Let $V(y,b;N,m,r)$ calculate the value of the interest of an initial amount of money, $N$, put into an account on the $b$th month with a monthly payback of $m$ and a yearly interest rate of $r$ at the end of the $y$th year.
Naturally, for $V(0,b;N,m,r)$ we have $N$ since this is just the initial amount and $0$ years have passed. At the end of year one, we have $N+(N-(12-b)m)r=N+(N-12m+bm)r$. This is because the money is put in at the $b$th month and $(12-b)$ months remain in the year. Thus, we have $(12-b)$ monthly paybacks, and that is where we get $(N-(12-b)m)$. Given that $(N-(12-b)m)$ is the yearly balance in the account at the end of the year, it accrues an interest of $(N-(12-b)m)r$. Thus, the total value at the end of the year is that (the interest accrued) added to the original, so we have $N+(N-(12-b)m)r=N+(N-12m+bm)r$.
For the end of the second year, we have $N+(N-12m+bm)r+[N+(N-12m+bm)r-12m]r$. If we let $N_1=N+(N-12m+bm)r$, this makes much more sense: $N+(N-12m+bm)r+[N+(N-12m+bm)r-12m]r=N_1+[N_1-12m]r;$ that is, it's simply the amount of year one, $N_1$, plus the interest accrued after the $12$ monthly paybacks (the interest accrued being the $[N_1-12m]r$).

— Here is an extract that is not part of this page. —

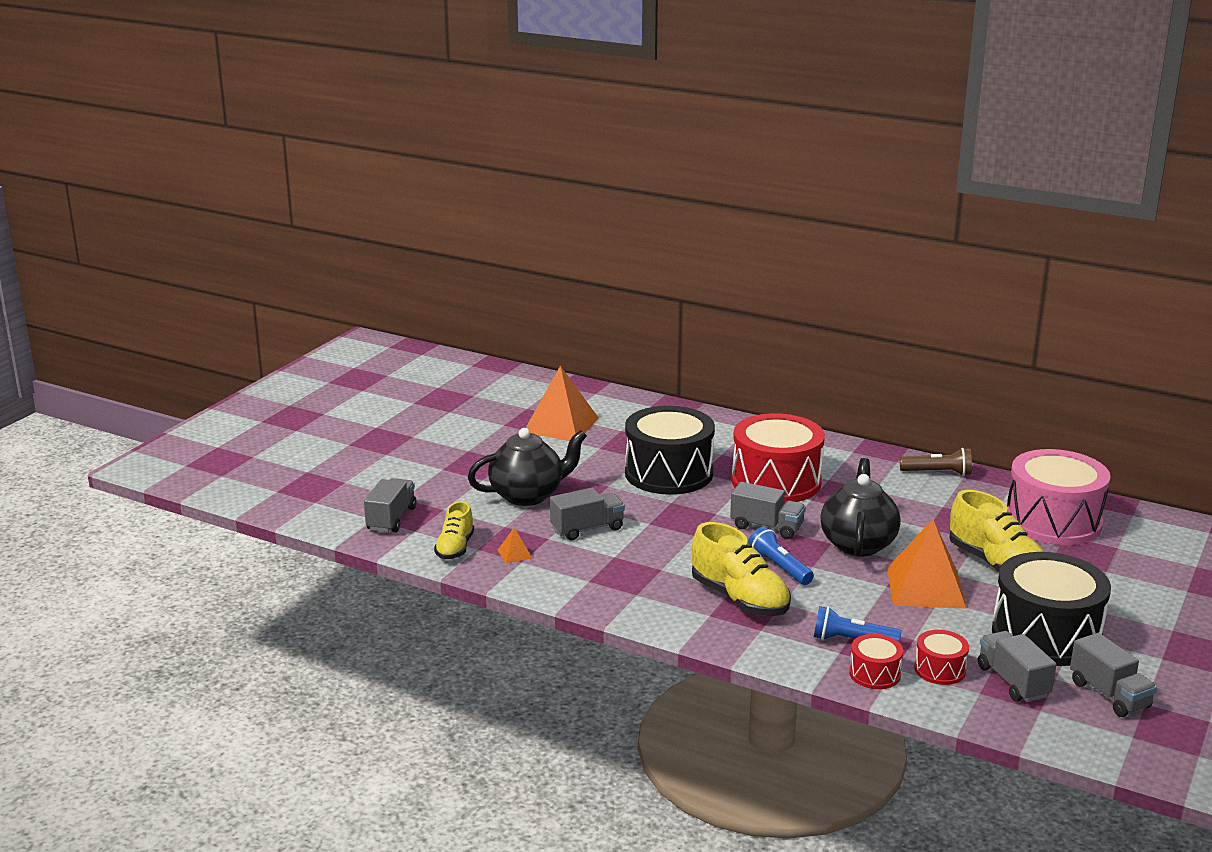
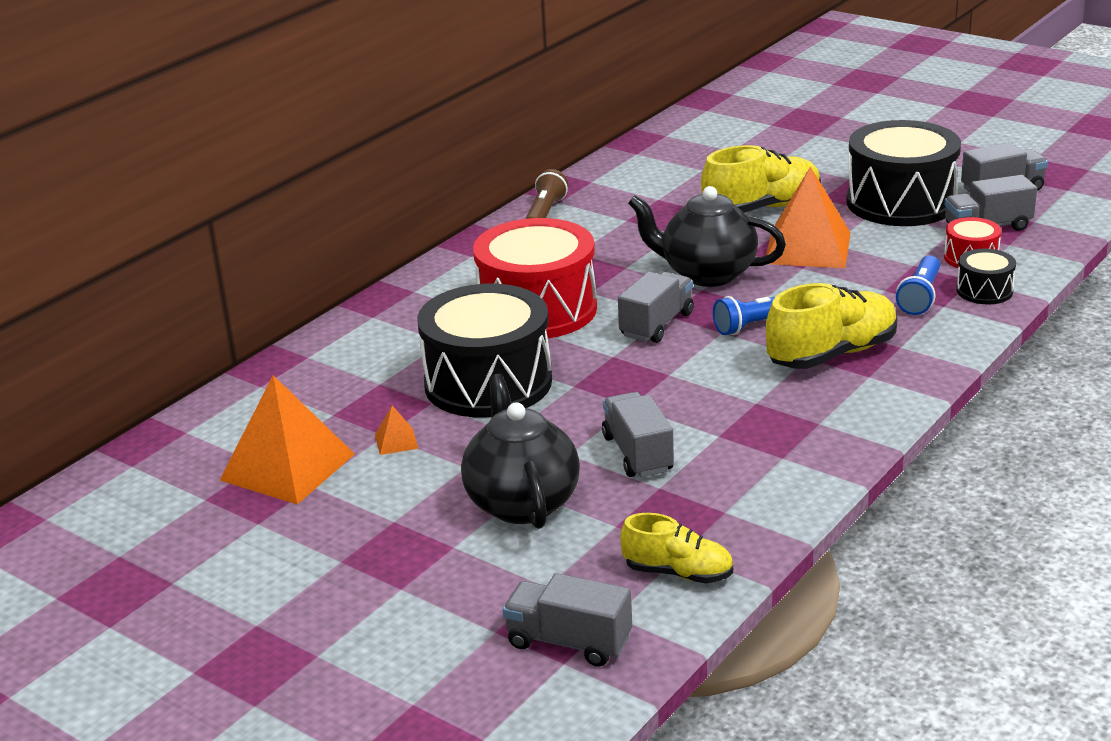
camera: 80 degrees left, 5 degrees up
(514, 554) = (703, 517): orange pyramid -> orange pyramid (396, 441)
(874, 674) = (984, 291): red drum -> black drum
(1053, 521) = (672, 171): pink drum -> none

For the end of the third year, we have $N_1+[N_1-12m]r+(N_1+[N_1-12m]r-12m)r$. In other words, if we let $N_y=V(y,b;N,m,r)$, our recurrence becomes almost obvious: $N_x=N_{x-1}+(N_{x-1}-12m)r$. So, your recurrence is:
$V(y,b;N,m,r)=V(y-1,b;N,m,r)+\left[V(y-1,b;N,m,r)-12m\right]r,$ or, using the $N_y$ notation, $N_x=N_{x-1}+(N_{x-1}-12m)r.$
Addendum: Solving the Recursion
To solve the recursion, I first put it into a nicer form: $N_x=N_{x-1}+rN_{x-1}-12mr=(1+r)N_{x-1}-12mr.$ Now, let $C=-12mr$ and $u=1+r$. We have, then, $N_{x}=(1+r)N_{x-1}-12mr=uN_{x-1}+C.$
As we continue putting the recursion inside itself, we see a pattern:
$\begin{align} N_x&=uN_{x-1}+C\\ &=u(uN_{x-2}+C)+C\\ &=u^2N_{x-2}+uC+C\\ &=u^2(uN_{x-3}+C)+uC+C\\ &=u^3N_{x-3}+u^2C+uC+C\\ &=\dots \end{align} $
In other words, we're noticing that if we continue this until we're at $N_2$, we have (note: we're not going all the way back to $N_1$ or $N_0$ since this pattern begins at $N_2$):
$N_x=u^{x-2}N_{2}+\left(\sum_{0 \le i \le x-3}u^i\right)C.$
The sum has a closed form since it is the canonical geometric sum. Its closed form is simply $\frac{1-u^{x-2}}{1-u}$. Thus, we have: $N_x=u^{x-2}N_2+\left(\frac{1-u^{x-2}}{1-u}\right)C.$
After subbing back in and completing some simplifications, we finally arrive at
$N_x=(1+r)^{x-2}N_2+12((1+r)^{x-2}-1)m.$
Now, recalling that $N_2=N_1+(N_1-12m)r$ and $N_1=N_0+(N_0-bm)r$, we have $N_2=N_0+(N_0-bm)r+(N_0+(N_0-bm)r-12m)r$. This is more compactly stated as $N_2=N_0+\left((2+r)N_0-(b+br+12)m \right)r.$
Subbing $N_2$ in, our final statement is thusly:
$V(y,b;N,m,r)=(1+r)^{x-2}\left[N_0+\left((2+r)N_0-(b+br+12)m \right)r\right]+12((1+r)^{x-2}-1)m.$
Remark
[. . .]it does (Nā6m)r interests at the end of the first year
It would appear that your case is $b=6$. Throw that into the above formula and it simplifies a tad.